Menschen gratulieren sich gegenseitig, sie strahlen voller Stolz und Freude. Sie tragen ihre Medaillen um den Hals. Viele hinken oder gehen sichtlich angeschlagen, von den Strapazen gezeichnet. Teilweise gehen sie Seite an Seite mit ihren Freunden oder Familien, die sie angefeuert und unterstützt haben. Ihre Sichtweise ist sicher eine andere als meine. Für sie ist wahrscheinlich ein Traum in Erfüllung gegangen, sie haben was Großes geleistet. Allein, ganz für sich, hätten sie es wohlmöglich nicht geschafft. Was ist richtig, was ist falsch; was ist Lüge was ist Wahrheit. Wer gibt wem das Recht zu richten, in die eine oder andere Richtung?

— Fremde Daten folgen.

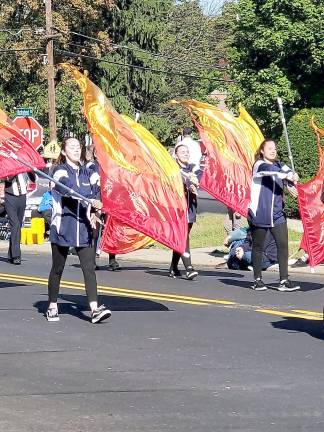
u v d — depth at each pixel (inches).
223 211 1320.1
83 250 430.0
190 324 431.5
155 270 649.0
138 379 326.6
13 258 688.4
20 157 526.3
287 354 366.0
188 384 319.9
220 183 597.3
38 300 502.0
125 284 569.0
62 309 471.8
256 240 541.0
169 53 2377.0
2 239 912.3
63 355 365.4
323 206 512.4
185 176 585.6
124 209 458.0
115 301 500.7
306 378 327.9
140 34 2027.6
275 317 450.0
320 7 1185.4
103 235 626.5
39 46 1798.7
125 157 459.2
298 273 626.5
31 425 272.5
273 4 1198.9
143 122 2057.1
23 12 1866.4
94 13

Ich hinterfrage meine Gedanken und bemerke, dass ich nicht meine Interessenlosigkeit durch eine Pauschalverurteilung rechtfertigen sollte. Vielleicht stimmt ja sogar einiges, was ich geschrieben habe, aber ist das für andere Menschen relevant? Ich denke nicht. Ich glaube ich sollte es einfach dabei belassen, dass für mich die ganze Welt um das Marathon geschehen uninteressant geworden ist, weil ich jetzt andere Schwerpunkte verfolge. Das sollte genügen. Ein schöner Gedanke, ein befreiender Gedanke. Wir leben in einer gespaltenen Welt, bei der wir uns zunehmend voneinander abwenden. Wir beschuldigen uns gegenseitig, fühlen uns im Recht die Guten zu sein. Dabei verurteilen wir andere Menschen böse zu sein. Ich gebe mir einen Ruck und beschließe meine Kritik samt Begründung zu redigieren. Lass es Gut sein ermahne ich mich, lass den Menschen ihr Marathon und höre auf sie zu kritisieren. Sie haben es sich hart verdient gelobt zu werden.